### Extracted entries
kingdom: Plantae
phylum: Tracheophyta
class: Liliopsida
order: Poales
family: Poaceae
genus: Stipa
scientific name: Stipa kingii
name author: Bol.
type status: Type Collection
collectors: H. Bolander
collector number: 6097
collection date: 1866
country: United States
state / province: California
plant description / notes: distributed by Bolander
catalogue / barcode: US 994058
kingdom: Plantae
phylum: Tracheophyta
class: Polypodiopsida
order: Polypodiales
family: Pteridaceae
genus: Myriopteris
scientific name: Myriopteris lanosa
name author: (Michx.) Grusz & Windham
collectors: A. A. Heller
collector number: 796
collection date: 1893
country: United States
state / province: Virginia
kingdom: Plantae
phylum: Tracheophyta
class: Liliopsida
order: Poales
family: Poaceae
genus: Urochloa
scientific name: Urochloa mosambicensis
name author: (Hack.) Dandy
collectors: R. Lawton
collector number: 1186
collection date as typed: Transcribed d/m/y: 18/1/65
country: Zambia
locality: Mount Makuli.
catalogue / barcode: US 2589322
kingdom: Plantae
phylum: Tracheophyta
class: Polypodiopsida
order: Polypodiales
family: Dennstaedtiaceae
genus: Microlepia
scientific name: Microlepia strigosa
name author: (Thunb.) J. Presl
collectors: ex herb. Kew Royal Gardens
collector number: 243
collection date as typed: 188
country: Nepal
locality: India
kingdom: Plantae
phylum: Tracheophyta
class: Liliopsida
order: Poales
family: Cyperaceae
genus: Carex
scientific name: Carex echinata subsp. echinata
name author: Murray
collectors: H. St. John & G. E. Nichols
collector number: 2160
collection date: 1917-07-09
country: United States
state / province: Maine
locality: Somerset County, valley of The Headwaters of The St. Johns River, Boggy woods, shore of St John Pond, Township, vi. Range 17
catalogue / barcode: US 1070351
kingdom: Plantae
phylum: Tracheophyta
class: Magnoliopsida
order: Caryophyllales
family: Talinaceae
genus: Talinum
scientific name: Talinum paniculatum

### Directions for this task
Return every line of the material above verbatim, from the first entry through the last.

### Result for this task
kingdom: Plantae
phylum: Tracheophyta
class: Liliopsida
order: Poales
family: Poaceae
genus: Stipa
scientific name: Stipa kingii
name author: Bol.
type status: Type Collection
collectors: H. Bolander
collector number: 6097
collection date: 1866
country: United States
state / province: California
plant description / notes: distributed by Bolander
catalogue / barcode: US 994058
kingdom: Plantae
phylum: Tracheophyta
class: Polypodiopsida
order: Polypodiales
family: Pteridaceae
genus: Myriopteris
scientific name: Myriopteris lanosa
name author: (Michx.) Grusz & Windham
collectors: A. A. Heller
collector number: 796
collection date: 1893
country: United States
state / province: Virginia
kingdom: Plantae
phylum: Tracheophyta
class: Liliopsida
order: Poales
family: Poaceae
genus: Urochloa
scientific name: Urochloa mosambicensis
name author: (Hack.) Dandy
collectors: R. Lawton
collector number: 1186
collection date as typed: Transcribed d/m/y: 18/1/65
country: Zambia
locality: Mount Makuli.
catalogue / barcode: US 2589322
kingdom: Plantae
phylum: Tracheophyta
class: Polypodiopsida
order: Polypodiales
family: Dennstaedtiaceae
genus: Microlepia
scientific name: Microlepia strigosa
name author: (Thunb.) J. Presl
collectors: ex herb. Kew Royal Gardens
collector number: 243
collection date as typed: 188
country: Nepal
locality: India
kingdom: Plantae
phylum: Tracheophyta
class: Liliopsida
order: Poales
family: Cyperaceae
genus: Carex
scientific name: Carex echinata subsp. echinata
name author: Murray
collectors: H. St. John & G. E. Nichols
collector number: 2160
collection date: 1917-07-09
country: United States
state / province: Maine
locality: Somerset County, valley of The Headwaters of The St. Johns River, Boggy woods, shore of St John Pond, Township, vi. Range 17
catalogue / barcode: US 1070351
kingdom: Plantae
phylum: Tracheophyta
class: Magnoliopsida
order: Caryophyllales
family: Talinaceae
genus: Talinum
scientific name: Talinum paniculatum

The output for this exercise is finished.